Look through the lines of the material and count those containing "pinky". Give that count alone.

Top of SUPPLIED RECORDS

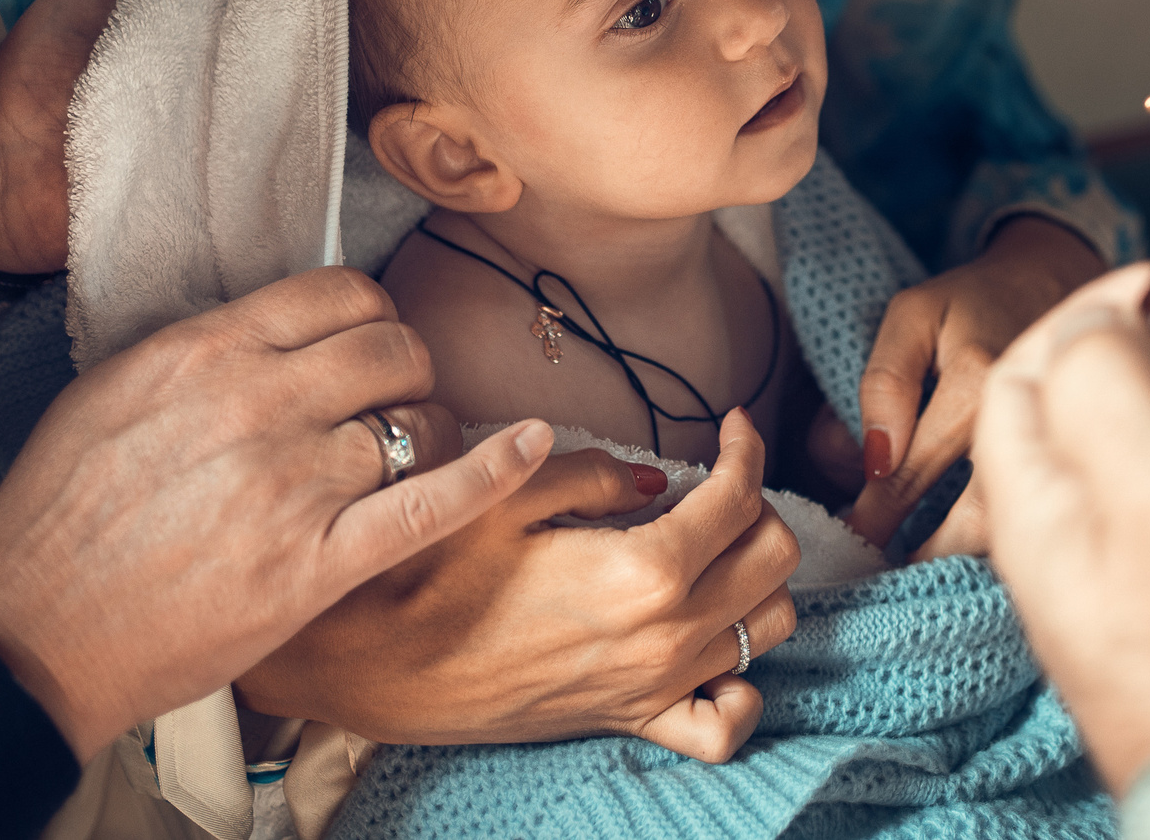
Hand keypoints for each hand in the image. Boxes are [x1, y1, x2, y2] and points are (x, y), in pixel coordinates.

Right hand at [0, 267, 542, 763]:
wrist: (27, 631)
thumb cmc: (58, 517)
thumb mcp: (114, 390)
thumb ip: (206, 352)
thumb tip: (280, 327)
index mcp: (206, 350)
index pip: (338, 294)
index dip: (368, 318)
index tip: (365, 345)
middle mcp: (258, 403)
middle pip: (391, 349)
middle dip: (405, 372)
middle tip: (391, 405)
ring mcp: (293, 485)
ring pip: (416, 422)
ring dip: (429, 435)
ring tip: (408, 460)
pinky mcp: (316, 564)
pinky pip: (431, 503)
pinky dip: (492, 471)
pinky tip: (532, 445)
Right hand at [236, 406, 801, 763]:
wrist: (376, 664)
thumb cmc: (431, 571)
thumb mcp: (508, 494)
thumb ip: (596, 473)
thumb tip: (658, 479)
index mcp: (641, 571)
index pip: (739, 497)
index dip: (746, 446)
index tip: (731, 424)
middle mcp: (663, 637)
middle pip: (773, 558)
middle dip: (758, 503)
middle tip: (717, 480)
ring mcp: (653, 687)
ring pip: (768, 627)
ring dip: (757, 577)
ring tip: (714, 546)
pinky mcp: (631, 722)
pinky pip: (724, 726)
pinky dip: (742, 687)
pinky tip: (717, 648)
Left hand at [842, 214, 1101, 551]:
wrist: (1055, 286)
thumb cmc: (971, 302)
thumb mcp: (911, 316)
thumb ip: (885, 381)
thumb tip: (876, 460)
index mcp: (979, 380)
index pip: (914, 469)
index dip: (875, 514)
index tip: (849, 539)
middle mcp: (1022, 423)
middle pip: (972, 520)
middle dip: (927, 554)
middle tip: (885, 569)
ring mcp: (1052, 446)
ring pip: (1010, 530)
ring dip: (964, 556)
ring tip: (921, 567)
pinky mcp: (1066, 459)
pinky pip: (1031, 516)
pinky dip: (996, 540)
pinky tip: (964, 545)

Bottom of SUPPLIED RECORDS

RESULT OF THE EXERCISE:
12